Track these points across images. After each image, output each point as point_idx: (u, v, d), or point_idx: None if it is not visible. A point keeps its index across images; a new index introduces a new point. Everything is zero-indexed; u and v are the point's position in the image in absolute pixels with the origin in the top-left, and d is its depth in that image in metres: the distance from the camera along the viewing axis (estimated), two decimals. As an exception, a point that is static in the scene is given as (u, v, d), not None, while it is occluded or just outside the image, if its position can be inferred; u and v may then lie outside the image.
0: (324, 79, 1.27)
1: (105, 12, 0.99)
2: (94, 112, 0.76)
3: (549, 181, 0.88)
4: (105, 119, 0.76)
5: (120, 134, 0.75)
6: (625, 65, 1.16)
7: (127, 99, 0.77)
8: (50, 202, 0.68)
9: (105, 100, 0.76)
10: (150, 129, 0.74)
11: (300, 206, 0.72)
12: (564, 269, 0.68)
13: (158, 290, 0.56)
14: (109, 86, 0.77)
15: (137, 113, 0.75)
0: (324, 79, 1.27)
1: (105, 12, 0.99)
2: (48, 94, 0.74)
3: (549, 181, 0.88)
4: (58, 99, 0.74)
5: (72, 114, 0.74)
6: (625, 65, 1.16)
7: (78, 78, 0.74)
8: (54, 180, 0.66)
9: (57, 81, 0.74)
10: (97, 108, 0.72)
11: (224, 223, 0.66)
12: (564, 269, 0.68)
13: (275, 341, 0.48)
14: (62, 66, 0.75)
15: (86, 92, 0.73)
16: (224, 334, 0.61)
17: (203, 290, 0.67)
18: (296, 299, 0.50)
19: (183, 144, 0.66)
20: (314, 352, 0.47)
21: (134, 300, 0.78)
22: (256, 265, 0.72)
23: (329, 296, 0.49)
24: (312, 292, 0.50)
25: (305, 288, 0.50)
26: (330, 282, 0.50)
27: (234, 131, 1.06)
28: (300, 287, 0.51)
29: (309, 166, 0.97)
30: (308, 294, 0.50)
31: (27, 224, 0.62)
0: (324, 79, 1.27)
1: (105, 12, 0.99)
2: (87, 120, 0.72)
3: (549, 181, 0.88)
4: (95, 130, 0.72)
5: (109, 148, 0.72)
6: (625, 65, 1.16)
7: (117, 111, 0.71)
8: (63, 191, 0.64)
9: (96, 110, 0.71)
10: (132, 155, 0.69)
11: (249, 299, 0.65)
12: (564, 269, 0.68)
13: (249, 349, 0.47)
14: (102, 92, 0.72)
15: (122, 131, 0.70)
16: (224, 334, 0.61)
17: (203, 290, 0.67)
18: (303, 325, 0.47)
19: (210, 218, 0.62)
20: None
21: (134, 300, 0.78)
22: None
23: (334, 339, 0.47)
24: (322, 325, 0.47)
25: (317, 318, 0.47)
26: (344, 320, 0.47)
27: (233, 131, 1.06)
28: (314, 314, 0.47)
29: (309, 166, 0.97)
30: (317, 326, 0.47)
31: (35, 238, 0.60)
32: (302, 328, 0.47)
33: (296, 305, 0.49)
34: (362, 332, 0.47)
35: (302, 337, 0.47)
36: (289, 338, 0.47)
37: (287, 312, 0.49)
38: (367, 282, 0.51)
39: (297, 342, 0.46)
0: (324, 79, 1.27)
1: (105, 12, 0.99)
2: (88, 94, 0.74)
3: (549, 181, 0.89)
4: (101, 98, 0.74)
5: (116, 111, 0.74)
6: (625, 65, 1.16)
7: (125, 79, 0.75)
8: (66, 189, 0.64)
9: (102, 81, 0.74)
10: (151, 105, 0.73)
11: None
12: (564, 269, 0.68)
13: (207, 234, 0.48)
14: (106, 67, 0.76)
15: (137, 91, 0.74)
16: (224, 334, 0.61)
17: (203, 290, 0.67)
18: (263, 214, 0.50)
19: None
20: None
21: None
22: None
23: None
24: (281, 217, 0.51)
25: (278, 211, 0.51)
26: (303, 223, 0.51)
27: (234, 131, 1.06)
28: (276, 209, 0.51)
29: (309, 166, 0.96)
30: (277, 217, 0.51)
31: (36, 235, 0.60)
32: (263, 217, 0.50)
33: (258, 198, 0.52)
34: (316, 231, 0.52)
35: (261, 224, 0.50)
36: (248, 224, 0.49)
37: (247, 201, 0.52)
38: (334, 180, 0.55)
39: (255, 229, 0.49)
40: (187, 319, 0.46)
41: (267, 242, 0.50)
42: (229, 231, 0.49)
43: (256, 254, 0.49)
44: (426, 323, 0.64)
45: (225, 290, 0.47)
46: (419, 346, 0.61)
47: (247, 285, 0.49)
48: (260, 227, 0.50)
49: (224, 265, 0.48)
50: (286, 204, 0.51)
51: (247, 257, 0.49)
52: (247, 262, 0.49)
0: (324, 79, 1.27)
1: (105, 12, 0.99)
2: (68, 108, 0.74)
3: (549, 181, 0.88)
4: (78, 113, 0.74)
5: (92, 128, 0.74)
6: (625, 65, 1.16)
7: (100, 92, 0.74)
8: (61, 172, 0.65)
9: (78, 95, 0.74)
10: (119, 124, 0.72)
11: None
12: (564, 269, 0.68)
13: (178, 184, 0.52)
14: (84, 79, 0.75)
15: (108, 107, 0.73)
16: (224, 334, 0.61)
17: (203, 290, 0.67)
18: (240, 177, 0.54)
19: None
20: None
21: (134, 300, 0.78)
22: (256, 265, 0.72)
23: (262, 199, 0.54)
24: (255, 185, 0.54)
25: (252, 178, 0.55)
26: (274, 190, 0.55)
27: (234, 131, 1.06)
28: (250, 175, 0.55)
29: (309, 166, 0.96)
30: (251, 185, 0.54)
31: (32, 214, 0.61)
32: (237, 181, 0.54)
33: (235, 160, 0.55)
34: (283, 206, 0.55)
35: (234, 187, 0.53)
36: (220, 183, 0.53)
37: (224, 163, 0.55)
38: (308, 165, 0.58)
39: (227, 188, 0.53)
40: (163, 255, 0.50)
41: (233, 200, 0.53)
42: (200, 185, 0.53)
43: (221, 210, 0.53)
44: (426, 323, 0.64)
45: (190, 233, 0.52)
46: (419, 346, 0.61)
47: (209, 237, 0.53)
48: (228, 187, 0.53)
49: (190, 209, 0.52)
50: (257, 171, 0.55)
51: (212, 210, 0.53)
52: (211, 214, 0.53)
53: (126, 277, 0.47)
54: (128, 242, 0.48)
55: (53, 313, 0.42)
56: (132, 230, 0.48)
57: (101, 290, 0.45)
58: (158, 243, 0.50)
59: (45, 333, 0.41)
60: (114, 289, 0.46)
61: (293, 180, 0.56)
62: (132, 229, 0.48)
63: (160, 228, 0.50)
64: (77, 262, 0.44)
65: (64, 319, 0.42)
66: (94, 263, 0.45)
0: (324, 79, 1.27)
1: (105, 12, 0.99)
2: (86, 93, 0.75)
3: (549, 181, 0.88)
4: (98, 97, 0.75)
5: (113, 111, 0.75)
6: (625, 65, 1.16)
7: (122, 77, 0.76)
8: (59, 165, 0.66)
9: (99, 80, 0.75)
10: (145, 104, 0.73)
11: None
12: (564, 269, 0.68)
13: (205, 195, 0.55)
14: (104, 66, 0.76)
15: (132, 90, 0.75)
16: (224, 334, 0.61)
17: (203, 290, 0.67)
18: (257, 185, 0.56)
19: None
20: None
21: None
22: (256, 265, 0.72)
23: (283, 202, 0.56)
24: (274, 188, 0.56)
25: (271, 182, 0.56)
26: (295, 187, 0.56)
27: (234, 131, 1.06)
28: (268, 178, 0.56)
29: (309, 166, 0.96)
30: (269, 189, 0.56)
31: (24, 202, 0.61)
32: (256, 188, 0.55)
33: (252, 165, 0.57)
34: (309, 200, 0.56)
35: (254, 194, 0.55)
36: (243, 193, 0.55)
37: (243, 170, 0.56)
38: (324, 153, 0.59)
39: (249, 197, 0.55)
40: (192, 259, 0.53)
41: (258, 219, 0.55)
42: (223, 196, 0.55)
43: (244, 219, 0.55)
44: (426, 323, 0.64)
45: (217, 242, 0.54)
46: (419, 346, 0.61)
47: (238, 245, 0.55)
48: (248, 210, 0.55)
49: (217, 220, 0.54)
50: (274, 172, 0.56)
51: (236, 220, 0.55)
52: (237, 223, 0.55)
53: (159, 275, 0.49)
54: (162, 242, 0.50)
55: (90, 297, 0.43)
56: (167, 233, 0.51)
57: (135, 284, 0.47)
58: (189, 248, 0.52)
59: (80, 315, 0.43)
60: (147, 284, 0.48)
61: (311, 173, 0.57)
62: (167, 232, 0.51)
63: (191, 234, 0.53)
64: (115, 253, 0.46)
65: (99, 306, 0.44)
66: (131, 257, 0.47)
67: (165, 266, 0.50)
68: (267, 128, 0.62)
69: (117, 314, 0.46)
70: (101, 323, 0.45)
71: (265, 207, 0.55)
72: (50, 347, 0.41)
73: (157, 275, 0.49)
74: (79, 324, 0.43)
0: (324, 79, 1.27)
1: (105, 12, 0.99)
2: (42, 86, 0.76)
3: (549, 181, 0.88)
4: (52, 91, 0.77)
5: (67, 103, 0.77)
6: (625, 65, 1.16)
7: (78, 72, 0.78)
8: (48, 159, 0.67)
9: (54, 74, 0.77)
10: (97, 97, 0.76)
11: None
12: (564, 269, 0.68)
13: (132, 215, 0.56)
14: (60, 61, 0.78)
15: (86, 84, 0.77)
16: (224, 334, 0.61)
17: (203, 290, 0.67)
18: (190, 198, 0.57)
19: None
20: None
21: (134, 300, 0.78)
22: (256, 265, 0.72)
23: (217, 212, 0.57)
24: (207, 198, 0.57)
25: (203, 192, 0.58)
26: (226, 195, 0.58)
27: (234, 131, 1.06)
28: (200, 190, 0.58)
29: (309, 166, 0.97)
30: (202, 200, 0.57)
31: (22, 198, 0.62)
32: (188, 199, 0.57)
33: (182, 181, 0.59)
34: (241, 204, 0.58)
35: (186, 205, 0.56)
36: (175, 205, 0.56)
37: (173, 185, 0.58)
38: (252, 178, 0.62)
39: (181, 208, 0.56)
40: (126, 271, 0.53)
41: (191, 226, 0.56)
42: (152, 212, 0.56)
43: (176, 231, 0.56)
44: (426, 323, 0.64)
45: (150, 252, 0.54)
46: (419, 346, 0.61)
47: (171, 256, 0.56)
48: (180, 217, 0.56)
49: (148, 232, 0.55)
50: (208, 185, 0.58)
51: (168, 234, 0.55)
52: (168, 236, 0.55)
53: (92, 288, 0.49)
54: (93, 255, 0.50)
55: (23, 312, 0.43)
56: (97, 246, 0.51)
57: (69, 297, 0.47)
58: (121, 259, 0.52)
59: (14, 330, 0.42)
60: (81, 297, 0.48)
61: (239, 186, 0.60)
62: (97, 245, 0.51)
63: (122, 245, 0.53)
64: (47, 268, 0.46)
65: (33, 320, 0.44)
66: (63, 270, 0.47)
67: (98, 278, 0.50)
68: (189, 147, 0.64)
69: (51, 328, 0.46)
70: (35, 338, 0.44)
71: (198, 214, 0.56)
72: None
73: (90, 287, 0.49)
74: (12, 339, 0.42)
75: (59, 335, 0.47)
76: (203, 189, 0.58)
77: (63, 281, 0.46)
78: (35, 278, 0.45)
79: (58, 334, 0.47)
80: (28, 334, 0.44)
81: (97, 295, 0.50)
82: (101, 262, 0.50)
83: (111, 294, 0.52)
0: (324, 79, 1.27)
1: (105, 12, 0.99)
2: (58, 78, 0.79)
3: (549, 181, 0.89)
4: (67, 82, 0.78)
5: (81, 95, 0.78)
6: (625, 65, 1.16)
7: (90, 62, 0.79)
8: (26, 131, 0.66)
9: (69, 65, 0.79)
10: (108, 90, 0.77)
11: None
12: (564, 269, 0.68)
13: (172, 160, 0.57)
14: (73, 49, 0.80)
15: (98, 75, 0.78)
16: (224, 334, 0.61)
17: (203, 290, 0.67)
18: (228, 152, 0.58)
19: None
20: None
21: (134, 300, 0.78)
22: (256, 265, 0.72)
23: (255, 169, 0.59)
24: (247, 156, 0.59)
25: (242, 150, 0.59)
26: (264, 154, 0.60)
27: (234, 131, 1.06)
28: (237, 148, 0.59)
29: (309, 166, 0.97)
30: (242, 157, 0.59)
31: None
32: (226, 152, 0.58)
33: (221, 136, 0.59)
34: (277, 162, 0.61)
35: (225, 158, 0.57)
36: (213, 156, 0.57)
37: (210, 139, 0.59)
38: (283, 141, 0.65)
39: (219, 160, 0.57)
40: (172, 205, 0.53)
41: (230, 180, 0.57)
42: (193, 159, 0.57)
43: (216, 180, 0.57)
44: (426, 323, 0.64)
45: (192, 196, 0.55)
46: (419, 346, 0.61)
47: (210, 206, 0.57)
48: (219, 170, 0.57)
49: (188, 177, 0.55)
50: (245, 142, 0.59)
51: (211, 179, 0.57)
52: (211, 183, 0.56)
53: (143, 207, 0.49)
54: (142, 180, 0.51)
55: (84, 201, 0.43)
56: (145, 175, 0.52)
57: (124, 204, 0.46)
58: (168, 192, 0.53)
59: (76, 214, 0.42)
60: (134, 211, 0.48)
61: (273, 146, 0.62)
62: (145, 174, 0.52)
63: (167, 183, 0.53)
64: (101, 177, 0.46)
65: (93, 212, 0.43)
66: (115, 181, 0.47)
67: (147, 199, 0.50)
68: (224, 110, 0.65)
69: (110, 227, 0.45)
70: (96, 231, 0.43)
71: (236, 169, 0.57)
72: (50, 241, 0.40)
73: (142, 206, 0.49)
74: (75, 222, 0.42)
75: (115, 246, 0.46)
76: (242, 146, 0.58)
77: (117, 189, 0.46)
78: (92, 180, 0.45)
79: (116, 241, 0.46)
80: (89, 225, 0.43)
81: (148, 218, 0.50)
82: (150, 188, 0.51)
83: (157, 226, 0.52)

▶ **Task to carry out**
Copy word for word the stretch of entries above from the line that has "8: (50, 202, 0.68)" through the line that has "20: (314, 352, 0.47)", both ends included, and nothing outside it.

▶ **Result for this exercise**
8: (50, 202, 0.68)
9: (105, 100, 0.76)
10: (150, 129, 0.74)
11: (300, 206, 0.72)
12: (564, 269, 0.68)
13: (158, 290, 0.56)
14: (109, 86, 0.77)
15: (137, 113, 0.75)
0: (324, 79, 1.27)
1: (105, 12, 0.99)
2: (48, 94, 0.74)
3: (549, 181, 0.88)
4: (58, 99, 0.74)
5: (72, 114, 0.74)
6: (625, 65, 1.16)
7: (78, 78, 0.74)
8: (54, 180, 0.66)
9: (57, 81, 0.74)
10: (97, 108, 0.72)
11: (224, 223, 0.66)
12: (564, 269, 0.68)
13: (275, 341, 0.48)
14: (62, 66, 0.75)
15: (86, 92, 0.73)
16: (224, 334, 0.61)
17: (203, 290, 0.67)
18: (296, 299, 0.50)
19: (183, 144, 0.66)
20: (314, 352, 0.47)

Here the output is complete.